:: EXTRAIT CHOISI ::
────
Un ingénieur canadien libéré par l’Égypte doit être soigné

TORONTO — Un ingénieur canadien arrêté en Égypte, l’an dernier, est rentré au pays jeudi et a dû rapidement recevoir des soins médicaux, selon sa famille.

La santé de Yasser Albaz, 52 ans, d’Oakville en Ontario, s’est détériorée est rapidement devenue une source d’inquiétude, d’après ce qu’a rapporté sa fille Amal Albaz.

Celle-ci s’est faite la porte-parole de la famille pour réclamer la libération de son père au cours de son année passée en détention. Elle s’est réjouie de savoir que leur calvaire était terminé.

«Nous sommes éternellement reconnaissants envers chaque personne qui a soutenu notre famille», a-t-elle déclaré.

Un ami de la famille, Ahmad Attia, a affirmé que l’homme rapatrié se trouvait en isolement chez lui. Il n’a pas été précisé quel genre de traitement médical était requis en lien avec l’état de M. Albaz.

«Il est trop tôt pour pouvoir en parler. Il faut attendre que des médecins puissent le voir», a indiqué M. Attia.

Les autorités égyptiennes ont arrêté Yasser Albaz à l’aéroport du Caire au moment où il s’apprêtait à revenir d’un voyage d’affaires en février 2019. L’homme possède la double citoyenneté canadienne et égyptienne, mais voyageait avec son passeport canadien à ce moment-là.

Dans une entrevue précédente avec La Presse canadienne, sa fille avait affirmé n’avoir aucune idée pourquoi son père était interrogé et détenu. Il n’a jamais été accusé. Des représentants de l’ambassade canadienne, qui rendaient visite au prisonnier, se sont vu refuser l’accès à la prison à partir du mois de mars en raison de la pandémie du coronavirus.

La famille Albaz était d’ailleurs de plus en plus inquiète après avoir été informée, le mois dernier, que leur proche avait développé des symptômes de la COVID-19. Un codétenu, âgé de 42 ans, aurait même succombé au virus.

Selon les proches de Yasser Albaz, celui-ci souffre de conditions de santé le mettant davantage à risque de développer de graves complications en cas de contamination au coronavirus.

Ils décrivent ses conditions de détention comme étant insalubres, avec une aération limitée et pratiquement pas de soins médicaux.

La famille a tenu à remercier le premier ministre Justin Trudeau qui a abordé directement le cas de M. Albaz directement avec le président égyptien Abdel Fattah al-Sissi lors d’une rencontre en Éthiopie, l’an dernier.

Elle a aussi remercié le ministre des Affaires étrangères, François-Philippe Champagne, d’être revenu à la charge auprès de son homologue égyptien le mois dernier et pour avoir été réceptif envers la famille.
────
:: QUESTIONS ::
1) Répondez aux questions suivantes à partir de l'article sur Yasser Albaz.
(a) Quel âge a Yasser Albaz ?
(b) Où les autorités égyptiennes l'ont-elles arrêté ?
(c) Quel ministre des Affaires étrangères la famille a-t-elle remercié ?
2) Transcrivez le passage de l'article sur Yasser Albaz qui va de « Les autorités égyptiennes » jusqu'à « à ce moment-là. » inclus.
3) Relevez toutes les personnes désignées par leur nom dans l'article sur Yasser Albaz.
────
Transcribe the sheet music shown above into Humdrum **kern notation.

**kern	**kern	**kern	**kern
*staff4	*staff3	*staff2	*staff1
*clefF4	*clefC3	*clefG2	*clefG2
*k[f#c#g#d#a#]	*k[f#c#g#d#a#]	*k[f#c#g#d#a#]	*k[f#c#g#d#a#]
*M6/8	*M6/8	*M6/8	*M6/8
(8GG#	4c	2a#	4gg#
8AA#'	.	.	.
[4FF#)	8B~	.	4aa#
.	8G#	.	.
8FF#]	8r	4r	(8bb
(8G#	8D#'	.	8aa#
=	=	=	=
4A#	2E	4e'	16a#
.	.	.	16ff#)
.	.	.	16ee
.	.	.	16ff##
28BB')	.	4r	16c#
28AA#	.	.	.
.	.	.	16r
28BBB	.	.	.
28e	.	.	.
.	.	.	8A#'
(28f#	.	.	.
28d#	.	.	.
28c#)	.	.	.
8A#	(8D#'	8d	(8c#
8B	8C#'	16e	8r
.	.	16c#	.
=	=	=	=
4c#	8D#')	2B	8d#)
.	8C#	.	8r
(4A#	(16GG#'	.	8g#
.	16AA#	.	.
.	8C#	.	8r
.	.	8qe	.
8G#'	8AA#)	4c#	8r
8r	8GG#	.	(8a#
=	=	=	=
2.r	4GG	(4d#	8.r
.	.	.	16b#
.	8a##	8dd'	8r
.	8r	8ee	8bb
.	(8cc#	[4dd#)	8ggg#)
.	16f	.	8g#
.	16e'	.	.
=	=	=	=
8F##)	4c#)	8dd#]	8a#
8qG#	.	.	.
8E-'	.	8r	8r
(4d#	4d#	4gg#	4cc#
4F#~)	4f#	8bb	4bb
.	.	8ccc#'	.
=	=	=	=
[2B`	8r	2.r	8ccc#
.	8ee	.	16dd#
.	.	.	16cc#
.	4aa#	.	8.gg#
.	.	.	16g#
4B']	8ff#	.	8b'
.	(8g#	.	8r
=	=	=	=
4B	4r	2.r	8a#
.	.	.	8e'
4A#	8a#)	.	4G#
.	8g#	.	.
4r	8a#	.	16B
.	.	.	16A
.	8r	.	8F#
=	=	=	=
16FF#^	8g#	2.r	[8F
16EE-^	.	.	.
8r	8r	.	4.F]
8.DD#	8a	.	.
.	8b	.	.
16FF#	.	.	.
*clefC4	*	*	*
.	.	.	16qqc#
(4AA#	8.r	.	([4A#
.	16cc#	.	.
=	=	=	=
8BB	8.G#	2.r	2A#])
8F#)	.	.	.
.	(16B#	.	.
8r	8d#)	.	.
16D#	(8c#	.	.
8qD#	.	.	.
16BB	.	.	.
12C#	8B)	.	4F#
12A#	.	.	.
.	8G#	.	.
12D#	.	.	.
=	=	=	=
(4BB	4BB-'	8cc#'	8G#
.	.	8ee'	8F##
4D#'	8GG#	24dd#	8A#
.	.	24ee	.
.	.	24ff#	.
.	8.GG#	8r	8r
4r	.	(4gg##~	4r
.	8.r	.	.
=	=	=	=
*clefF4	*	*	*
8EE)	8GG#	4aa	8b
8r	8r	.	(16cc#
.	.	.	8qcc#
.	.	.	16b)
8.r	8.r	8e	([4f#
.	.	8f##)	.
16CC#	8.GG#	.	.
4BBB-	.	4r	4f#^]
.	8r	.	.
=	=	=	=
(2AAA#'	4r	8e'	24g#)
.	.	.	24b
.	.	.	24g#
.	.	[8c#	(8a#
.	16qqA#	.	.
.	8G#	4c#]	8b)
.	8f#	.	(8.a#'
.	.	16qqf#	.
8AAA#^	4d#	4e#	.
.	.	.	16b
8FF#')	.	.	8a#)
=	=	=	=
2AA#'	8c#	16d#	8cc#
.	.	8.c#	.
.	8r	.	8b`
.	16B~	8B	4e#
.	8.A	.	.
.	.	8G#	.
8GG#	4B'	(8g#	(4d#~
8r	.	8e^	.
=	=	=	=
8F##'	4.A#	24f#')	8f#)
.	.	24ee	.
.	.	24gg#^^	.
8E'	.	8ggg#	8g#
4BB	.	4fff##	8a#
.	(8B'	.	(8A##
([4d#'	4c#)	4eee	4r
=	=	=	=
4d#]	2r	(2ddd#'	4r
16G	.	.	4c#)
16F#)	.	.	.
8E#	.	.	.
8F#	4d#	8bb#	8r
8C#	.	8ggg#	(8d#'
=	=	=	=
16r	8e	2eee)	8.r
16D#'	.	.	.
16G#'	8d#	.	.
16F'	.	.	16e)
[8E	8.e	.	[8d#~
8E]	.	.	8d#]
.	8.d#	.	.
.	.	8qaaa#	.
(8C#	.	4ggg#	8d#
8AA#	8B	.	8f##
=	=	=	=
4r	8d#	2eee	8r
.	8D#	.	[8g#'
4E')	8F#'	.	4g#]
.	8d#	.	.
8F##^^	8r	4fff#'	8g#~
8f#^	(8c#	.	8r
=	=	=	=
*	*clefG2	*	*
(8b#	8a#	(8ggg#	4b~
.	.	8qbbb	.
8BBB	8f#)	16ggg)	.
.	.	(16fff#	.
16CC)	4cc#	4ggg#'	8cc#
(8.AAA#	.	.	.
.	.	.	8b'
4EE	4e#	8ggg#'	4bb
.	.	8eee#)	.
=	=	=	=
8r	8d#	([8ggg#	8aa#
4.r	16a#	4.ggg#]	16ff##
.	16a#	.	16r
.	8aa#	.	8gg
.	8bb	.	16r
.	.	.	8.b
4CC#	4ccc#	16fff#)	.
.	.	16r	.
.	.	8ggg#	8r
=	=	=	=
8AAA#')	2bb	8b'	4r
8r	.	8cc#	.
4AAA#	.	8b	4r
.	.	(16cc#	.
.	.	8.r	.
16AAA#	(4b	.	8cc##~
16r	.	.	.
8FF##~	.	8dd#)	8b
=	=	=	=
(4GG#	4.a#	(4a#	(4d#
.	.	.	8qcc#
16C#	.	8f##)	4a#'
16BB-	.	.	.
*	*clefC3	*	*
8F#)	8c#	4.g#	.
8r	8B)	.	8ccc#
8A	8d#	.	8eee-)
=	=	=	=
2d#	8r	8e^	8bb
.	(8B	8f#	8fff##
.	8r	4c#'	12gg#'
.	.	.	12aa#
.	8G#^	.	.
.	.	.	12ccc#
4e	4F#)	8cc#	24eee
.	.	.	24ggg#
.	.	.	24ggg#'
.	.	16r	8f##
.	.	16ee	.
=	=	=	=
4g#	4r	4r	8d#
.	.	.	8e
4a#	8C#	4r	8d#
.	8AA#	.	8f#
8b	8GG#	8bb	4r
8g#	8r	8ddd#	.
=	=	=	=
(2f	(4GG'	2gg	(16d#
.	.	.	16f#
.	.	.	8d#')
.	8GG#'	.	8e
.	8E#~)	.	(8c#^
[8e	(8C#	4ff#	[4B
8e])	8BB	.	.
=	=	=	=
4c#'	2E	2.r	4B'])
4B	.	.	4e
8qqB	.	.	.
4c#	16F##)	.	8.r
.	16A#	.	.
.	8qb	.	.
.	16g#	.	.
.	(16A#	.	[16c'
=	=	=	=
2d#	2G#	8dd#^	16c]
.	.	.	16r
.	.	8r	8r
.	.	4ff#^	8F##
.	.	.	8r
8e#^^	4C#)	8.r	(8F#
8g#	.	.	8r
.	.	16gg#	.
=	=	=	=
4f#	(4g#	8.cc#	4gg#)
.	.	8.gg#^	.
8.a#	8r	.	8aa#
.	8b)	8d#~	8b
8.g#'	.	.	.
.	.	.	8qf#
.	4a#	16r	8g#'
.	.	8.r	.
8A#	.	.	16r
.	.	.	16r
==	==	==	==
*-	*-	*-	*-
────
:: LISTE DES RÉPONSES ::
1)
(a) 52 ans.
(b) À l'aéroport du Caire.
(c) François-Philippe Champagne.

2)
Les autorités égyptiennes ont arrêté Yasser Albaz à l’aéroport du Caire au moment où il s’apprêtait à revenir d’un voyage d’affaires en février 2019. L’homme possède la double citoyenneté canadienne et égyptienne, mais voyageait avec son passeport canadien à ce moment-là.

3)
Yasser Albaz
Amal Albaz
Ahmad Attia
Justin Trudeau
Abdel Fattah al-Sissi
François-Philippe Champagne